DPU Kota Bandung Imbau Warga Tak Bangun Rumah Tinggal di Bantaran Sungai

user
Endang Saputra 27 November 2018, 13:31 WIB
untitled

Bandung.merdeka.com - Dinas Pekerjaan Umum (DPU) Kota Bandung mengingatkan kepada masyarakat untuk tidak membangun rumah di bantaran sungai. Selain berbahaya, tembok penahan tanah (TPT) atau kirmir tidak dirancang untuk menahan beban yang ada di atasnya.

Hal ini disampaikan Kepala Dinas Pekerjaan Umum (DPU) Kota Bandung Arif Prasetya menanggapi robohnya kirmir di Cikutra. Dalam kejadian tersebut, lima rumah turut terdampak karena tergerus air Sungai Cidurian.

"Syarat bangunan harus mundur dari bibir sungai minimal 1 meter agar TPT tidak dijadikan pondasi rumah. Selain bahaya juga TPT tersebut tidak dirancang untuk menahan benan dari atas," ujar Arif kepada Merdeka Bandung, Selasa (27/11).

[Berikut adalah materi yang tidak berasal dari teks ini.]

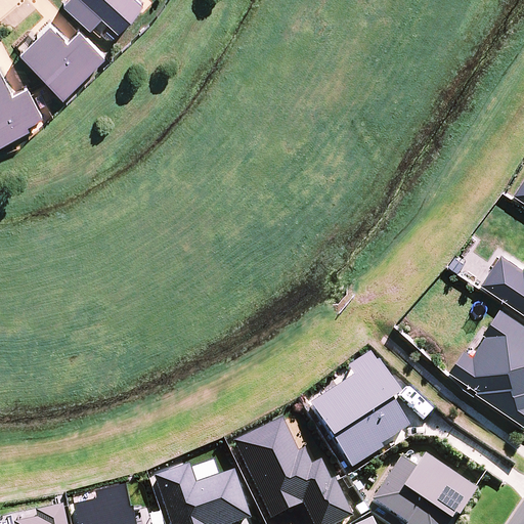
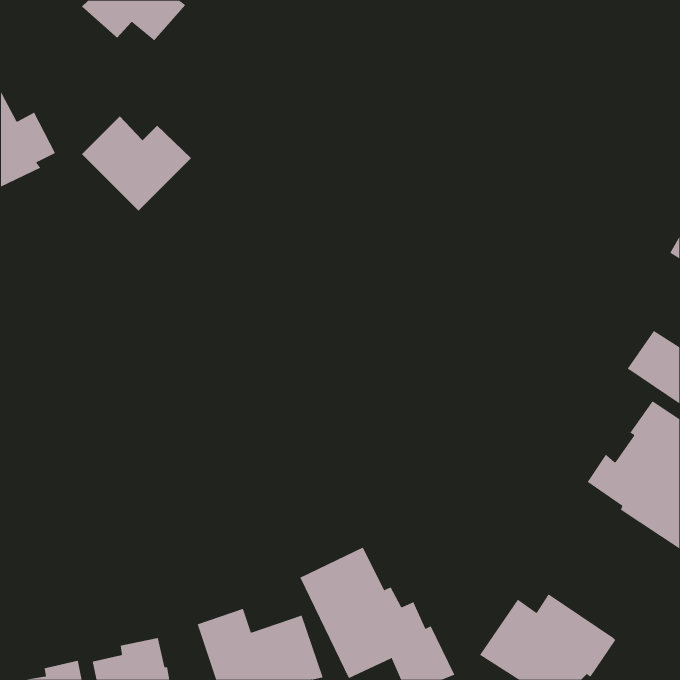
building: [20,24,105,97] -> [81,116,192,211]
building: [307,356,405,472] -> none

Arif menyebut, bangunan yang berdiri di bantaran sungai sangai berbahaya. Apalagi saat memasuki musim hujan seperti sekarang. Sebab derasnya aliran sungai akibat tingginya curah hujan akan menggerus bagian bangunan yang menempel dengan bibir sungai.

Terkait penanganan robohnya kirmir di Cikutra, Arif mengaku pihaknya sedang berkoordinasi dengan Balai Besar Wilayah Sungai (BBWS) Citarum. Koordinasi dilakukan untuk penanganan apakah akan dipasang dengan bronjong atau kirmir.

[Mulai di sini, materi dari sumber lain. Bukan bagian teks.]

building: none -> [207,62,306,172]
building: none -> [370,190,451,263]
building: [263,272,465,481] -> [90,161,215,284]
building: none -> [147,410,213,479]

"Untuk kirmir Cikutra, DPU Kota Bandung sedang berkoordinasi dengan bbws. Mudah mudahan bisa di bantu penanganannya," kata dia.

Untuk sementara kata Arif, pihaknya akan melakukan penanganan darurat. Perbaikan secara permanen akan dilakukan tahun 2019 mendatang.

"Kalau oleh kami baru darurat saja. Untuk perbaikan permanennya di tahun 2019," katanya.